Measurement of 54Fe(n,2n)53Fe reaction cross-sections at 14 MeV neutron energies using activation method and its relevance for fusion-plasma temperature diagnosis

Abstract

Iron as a main structural material in fusion facilities, its activation reaction cross-sections induced by 14 MeV neutron is of great significance. In order to solve the problem of insufficient accuracy of 54Fe(n,2n)53Fe reaction as temperature monitor in fusion reactors, the 54Fe(n,2n)53Fe reaction cross section was measured based on K-400 D-T neutron generator at China Academy of Engineering Physics (CAEP).

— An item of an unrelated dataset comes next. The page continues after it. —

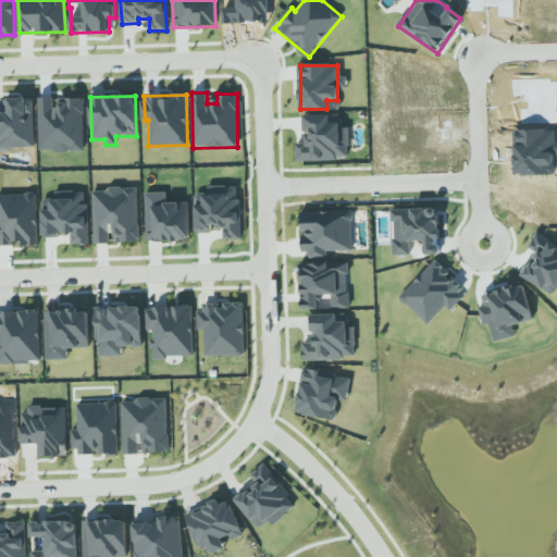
[(34,98),(7,99),(7,113),(0,113),(0,148),(35,148),(34,98)]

Three natural abundance iron samples sandwiched with zirconium and niobium foil were irradiated at three angles for 50 min. Neutron activated product, 53Fe, was measured by off-line gamma ray method with a high purity germanium detector at CAEP. The neutron flux was obtained from 56Fe (n,p)56Mn as the standard monitor reaction, and the mean neutron energy was calculated by Q formula. As a result, the cross sections at 14.51 MeV, 14.67 MeV and 14.83 MeV neutron energies are (5.40 ± 0.61) mb, (6.96 ± 0.72) mb and (10.30 ± 0.94) mb, respectively. The experimental results were compared with the previous experimental data and evaluation database. The present findings show a good agreement with the ENDF/B-VIII.0 and TENDL-2019 and with partial existing experimental results. As a temperature monitor in fusion reactors, a new ion temperature curve with an accuracy of (11–17)% was proposed based on the present activation results of 54Fe (n, 2n)53Fe reaction.